This Port Townsend poetry outpost is celebrating 50 years of big impact
Jorie Graham is one of the most well known American poets of the last 40 years. She's published numerous books and won a Pulitzer Prize.
A few years ago, she was confronted with a question about what would happen to her work after she passed away.
"I had to think about where would I want my work to be when I was gone? With whom and whose hands? That's a very big question when that lands on you. When you realize no, no, wait, wait — you have 14 books in print. What the heck is going to happen to them all?" Graham said.
She called up Michael Wiegers. He's the executive editor and editor in chief of Copper Canyon Press, which is headquartered at Fort Worden State Park just north of Port Townsend.
"My first call with Michael was, 'If I bring you my work, will you take care of it when I'm gone?'" Graham said.
Graham is opposed to huge collections of a poet's work being released posthumously — she refers to these thick tomes as “doorstoppers.” She said she strongly believes a book is a singular object of a time and place in a poet’s life. Copper Canyon Press gets that, she added.
"They understand that poets write books, which are an act of lived experience, if you will, through a certain period of time. And that when they complete that book, they've completed that action," Graham explained.
She said the quality of Copper Canyon’s work is clear: They’ve published work by U.S. Poet Laureates and Pulitzer Prize winners, and other highly regarded poets like June Jordan, W.S. Merwin, Ted Kooser, Jericho Brown, and Arthur Sze.
At the press, Graham sees herself as being in conversation with those writers.
"That outpost in Port Townsend, it has a lot of voices — dead and living — if you want to sit there and listen to them," she said.
Paisley Rekdal, a former Utah Poet Laureate, also works with Copper Canyon. She's released two books through the company and has a third book in the works.

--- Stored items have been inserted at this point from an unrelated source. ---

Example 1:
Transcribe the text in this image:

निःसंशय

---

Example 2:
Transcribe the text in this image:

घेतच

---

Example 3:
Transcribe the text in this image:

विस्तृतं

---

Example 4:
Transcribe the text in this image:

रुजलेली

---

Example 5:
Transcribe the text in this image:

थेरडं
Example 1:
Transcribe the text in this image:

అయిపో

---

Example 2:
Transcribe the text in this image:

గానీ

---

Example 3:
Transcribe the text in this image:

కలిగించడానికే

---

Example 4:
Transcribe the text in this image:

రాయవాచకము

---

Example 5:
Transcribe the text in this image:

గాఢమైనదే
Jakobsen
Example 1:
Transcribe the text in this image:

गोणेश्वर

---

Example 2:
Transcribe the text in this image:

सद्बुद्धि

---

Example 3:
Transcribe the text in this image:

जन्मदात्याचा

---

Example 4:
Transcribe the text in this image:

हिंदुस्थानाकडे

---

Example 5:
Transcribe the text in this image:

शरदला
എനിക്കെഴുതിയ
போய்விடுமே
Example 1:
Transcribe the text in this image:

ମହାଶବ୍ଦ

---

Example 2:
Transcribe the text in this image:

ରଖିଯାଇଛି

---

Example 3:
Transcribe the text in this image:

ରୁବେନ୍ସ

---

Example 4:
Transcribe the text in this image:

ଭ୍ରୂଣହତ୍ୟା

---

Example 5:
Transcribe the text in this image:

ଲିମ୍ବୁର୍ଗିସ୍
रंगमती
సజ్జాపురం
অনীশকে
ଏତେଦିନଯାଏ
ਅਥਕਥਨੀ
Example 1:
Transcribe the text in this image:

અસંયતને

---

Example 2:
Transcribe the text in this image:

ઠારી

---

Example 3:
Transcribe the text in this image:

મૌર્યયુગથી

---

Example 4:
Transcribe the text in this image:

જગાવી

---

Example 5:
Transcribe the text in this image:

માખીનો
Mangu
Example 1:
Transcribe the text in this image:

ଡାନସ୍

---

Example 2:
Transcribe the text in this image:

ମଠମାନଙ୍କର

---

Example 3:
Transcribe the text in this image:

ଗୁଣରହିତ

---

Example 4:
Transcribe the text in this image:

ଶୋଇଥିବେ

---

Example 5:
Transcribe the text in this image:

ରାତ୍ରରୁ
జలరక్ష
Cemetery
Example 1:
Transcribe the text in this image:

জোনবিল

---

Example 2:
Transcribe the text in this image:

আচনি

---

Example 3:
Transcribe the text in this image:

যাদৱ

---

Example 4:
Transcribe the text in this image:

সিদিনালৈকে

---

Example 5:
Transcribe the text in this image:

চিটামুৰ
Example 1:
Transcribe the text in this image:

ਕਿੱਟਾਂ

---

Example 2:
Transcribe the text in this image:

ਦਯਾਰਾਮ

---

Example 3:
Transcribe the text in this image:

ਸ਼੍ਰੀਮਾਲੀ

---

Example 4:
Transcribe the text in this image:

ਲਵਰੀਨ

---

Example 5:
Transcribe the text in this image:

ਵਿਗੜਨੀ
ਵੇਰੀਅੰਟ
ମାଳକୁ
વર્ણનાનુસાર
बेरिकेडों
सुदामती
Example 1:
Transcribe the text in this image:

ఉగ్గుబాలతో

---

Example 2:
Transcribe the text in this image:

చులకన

Rekdal said she fell in love with the work of late poet C.D. Wright, who published through Copper Canyon. She calls one of Wright’s readings one of the two best of her life.

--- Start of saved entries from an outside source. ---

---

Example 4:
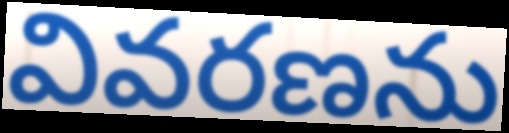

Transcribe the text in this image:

వివరణను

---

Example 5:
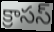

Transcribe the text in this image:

క్రాసస్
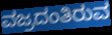
ವಜ್ರದಂತಿರುವ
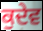
ਕੁਦੇਵ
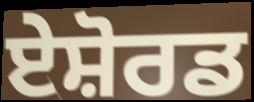
ਏਸ਼ੋਰਡ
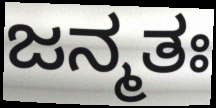
ಜನ್ಮತಃ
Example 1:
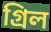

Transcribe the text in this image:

গ্রিল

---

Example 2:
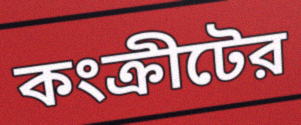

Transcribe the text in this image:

কংক্রীটের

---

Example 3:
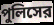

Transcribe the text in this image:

পুলিসের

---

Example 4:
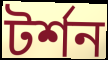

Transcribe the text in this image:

টর্শন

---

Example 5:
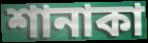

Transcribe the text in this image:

শানাকা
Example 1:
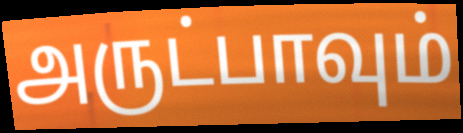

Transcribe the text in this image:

அருட்பாவும்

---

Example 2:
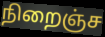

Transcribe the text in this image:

நிறைஞ்ச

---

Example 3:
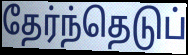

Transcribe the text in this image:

தேர்ந்தெடுப்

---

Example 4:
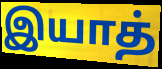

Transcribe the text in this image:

இயாத்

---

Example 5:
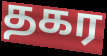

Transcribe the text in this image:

தகர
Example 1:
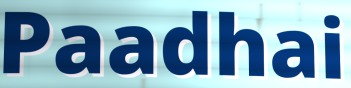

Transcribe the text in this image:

Paadhai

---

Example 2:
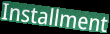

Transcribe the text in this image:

Installment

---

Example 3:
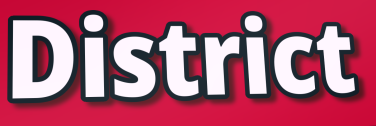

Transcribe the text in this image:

District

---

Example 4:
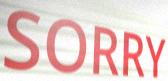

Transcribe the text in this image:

SORRY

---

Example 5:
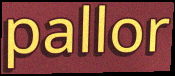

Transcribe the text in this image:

pallor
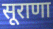
सूराणा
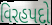
વિરહપદો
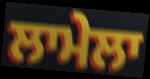
ਲਾਮੇਲਾ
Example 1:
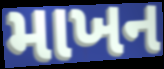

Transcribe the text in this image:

માખન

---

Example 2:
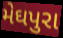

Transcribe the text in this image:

મેઘપુરા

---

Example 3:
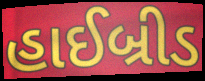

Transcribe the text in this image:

હાઈબ્રીડ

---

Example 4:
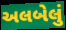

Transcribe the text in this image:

અલબેલું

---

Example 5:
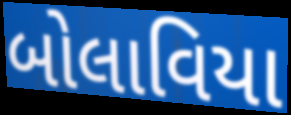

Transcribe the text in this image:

બોલાવિયા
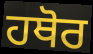
ਹਥੋਰ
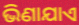
ଭିଣାଯାଏ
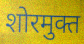
शोरमुक्त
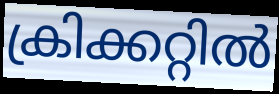
ക്രിക്കറ്റിൽ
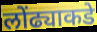
लोंढ्याकडे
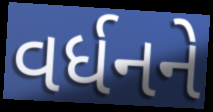
વર્ધનને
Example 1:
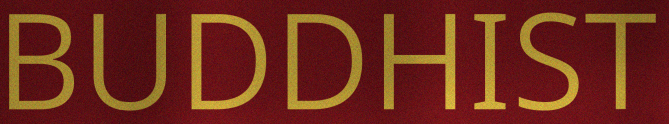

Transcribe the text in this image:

BUDDHIST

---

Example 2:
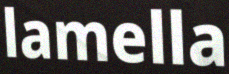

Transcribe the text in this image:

lamella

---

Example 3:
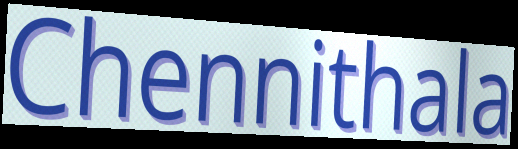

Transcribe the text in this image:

Chennithala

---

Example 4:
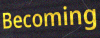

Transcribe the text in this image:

Becoming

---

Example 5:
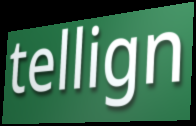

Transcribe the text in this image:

tellign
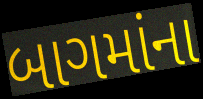
બાગમાંના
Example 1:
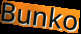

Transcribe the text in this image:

Bunko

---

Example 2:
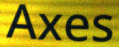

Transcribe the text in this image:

Axes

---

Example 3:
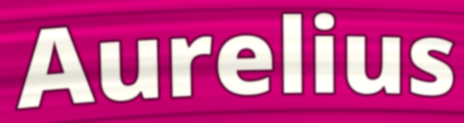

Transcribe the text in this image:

Aurelius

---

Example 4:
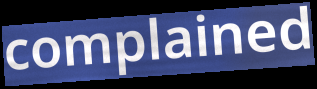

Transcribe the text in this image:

complained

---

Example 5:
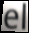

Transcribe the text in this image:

el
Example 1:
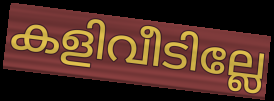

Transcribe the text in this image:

കളിവീടില്ലേ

"When I saw the books that Copper Canyon was putting out by her specifically, I just thought, that's the kind of press I want to be with," Rekdal said. "One that seems to understand an ambitious, capacious, strange kind of poetry project."
Rekdal said she appreciates that the press works to create a book that best suits a project. Her forthcoming book with Copper Canyon is called "West" and places prose, collage, and images next to poems, something that Wiegers worked with her on.
The fact that Copper Canyon only publishes poetry is another plus for both Graham and Rekdal. They both said they’ve felt like afterthoughts when working with other publishers, who are more driven by market forces.
Graham and Rekdal's works appear in a new collection of poems drawn from Copper Canyon’s last five decades titled "A House Called Tomorrow: 50 Years of Poetry."
Michael Wiegers edited the collection and selected the poems in the anthology by asking readers about their favorite work from the last five decades of Copper Canyon Press.
"I wanted it to be truly a representation of that community of the press, and not just Michael's favorite poems, you know? The world doesn't really need that," Wiegers said.
He asked former and current interns, poets, and board members for their selections. Those poems became the contents of the anthology.
"The book really is a reflection of — not poets and the voices of poets — but the voices of readers, and the imagination of readers who have sustained the press over the many years," Wiegers said. "It was a beautiful process that allowed me to re-encounter poems that I was familiar with from having edited them, but seen through the context of other readers' eyes."
Wiegers was surprised that, while the well-known poets like W.S. Merwin and Ted Kooser were selected often, participants submitted a wide variety of poets' work from the last 50 years.
Wiegers received seven or eight suggestions of work by Polish poet Anna Swir.
"It's a book that I that I've loved since since I worked on it 20 something years ago," he said. "And to find that other readers were also similarly touched by it was a surprise, because a lot of the books fly under the radar. And in our work as publishers, we have to just believe and trust that they're going to find their audience — they're going to find their reader."
The anthology is named after Alberto Ríos poem, A House Called Tomorrow. Wiegers described a ritual at Copper Canyon, beginning and ending every meeting with a poem.
The finance manager for the press chose to read Ríos' poem.
"Hearing the poem through somebody else's voice — through somebody else's reading — suddenly, it struck me that that was the perfect poem to lend a title to this," Wiegers said. "While we're looking at 50 years of poetry at Copper Canyon, we're looking toward the future and that's what is exciting about this book."